One of the VOW Eight (referred to herein as “Y”), currently has approximately 12,000 concurrent listeners. Assuming that Y streamed 10% of its total content from Mainstream Material (like X in the example in Section I.C.), Y would have owed approximately $60,000/a in royalties under the Determination for the period 1999-2002. Because Y is privately held, the Alliance does not know Y’s annual revenues. But assuming Y annual revenues of $100,000, Y would have back royalties for Mainstream Material streamed between 1999-2002 reduced from $60,000/a (under the Determination) to $8,000/a (under the VOW Agreement). To Y, and the other members of the VOW Eight, the amount of the minimum fee was irrelevant because their royalties would exceed the minimum in any event.

The VOW Eight apparently entered into an agreement among themselves, and with the RIAA, in order to establish minimum rates that would raise the costs of doing business to many small commercial webcasters - including many Alliance members. By raising rivals’ costs, the VOW Eight were apparently intent on either eliminating their competitors and/or raising barriers to entry in the market for small commercial webcasting.

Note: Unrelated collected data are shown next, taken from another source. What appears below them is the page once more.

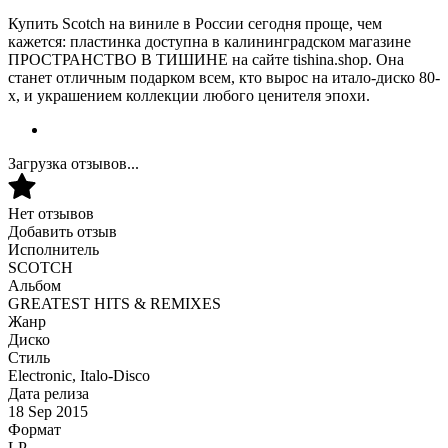
Купить Scotch на виниле в России сегодня проще, чем
кажется: пластинка доступна в калининградском магазине
ПРОСТРАНСТВО В ТИШИНЕ на сайте tishina.shop. Она
станет отличным подарком всем, кто вырос на итало-диско 80-
х, и украшением коллекции любого ценителя эпохи.
Загрузка отзывов...
Нет отзывов
Добавить отзыв
Исполнитель
SCOTCH
Альбом
GREATEST HITS & REMIXES
Жанр
Диско
Стиль
Electronic, Italo-Disco
Дата релиза
18 Sep 2015
Формат
LP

B. Elimination of competition in the sound recording market
The Alliance is concerned that the RIAA (and its members), control a monopoly in the market for domestically copyrighted sound recordings. X has indicated that the RIAA insisted on a $2000 minimum fee, knowing that such a fee would be prohibitively high for a large number of small commercial webcasters. The Alliance believes that, by eliminating the primary distribution channel for the Independent Material, the RIAA and its members were attempting to eliminate the competitive threat of Independent Material. Thus, the Alliance alleges that the RIAA was attempting to manipulate the small commercial webcasting market in order to unlawfully maintain its core monopoly.

III. Proposed Resolution
A. Restoring the $500 Minimum Annual Fee
The Alliance and its members want to establish a mutually beneficial working relationship with the RIAA and its members to allow for the commercially reasonable distribution of Maintstream Material and Independent Material over the Internet - where consumer choice and demand will be the final arbiter of commercial value. In that regard, the Alliance has repeatedly sought to negotiate with the RIAA on behalf of its members for a modification to the VOW Agreement that would include a restoration of the $500 minimum fee that was approved in the Determination. Unfortunately, the RIAA has, to date, refused to enter into such negotiations and we respectfully request a reconsideration of that decision.

B. A promise to refrain from pursuing Alliance members
Because of the RIAA’s refusal to negotiate with the Alliance with respect to small commercial webcasters (and other categories of its membership), most Alliance members are not currently in compliance with either the Determination or the VOW Agreement, and they are in a position of threatened loss or injury as a result of the concerns expressed herein. The Alliance requests that the RIAA and its members refrain from taking legal action pending a resolution of the minimum fee issue and other competition issues.

We believe that the Alliance’s requested remedies are eminently reasonable - and the RIAA’s agreement with our proposals would go a considerable way in ameliorating the anticompetitive concerns set forth above. However if the RIAA continues to refuse to address the needs of Alliance members, the Alliance will have no choice but to seek a legal remedy.

I would appreciate hearing from you, at least preliminarily, no later than Friday July 18, 2003.


Lex Analytica, P.C.

By: Perry J. Narancic

c: Ann Gabriel, President, Webcaster Alliance, Inc.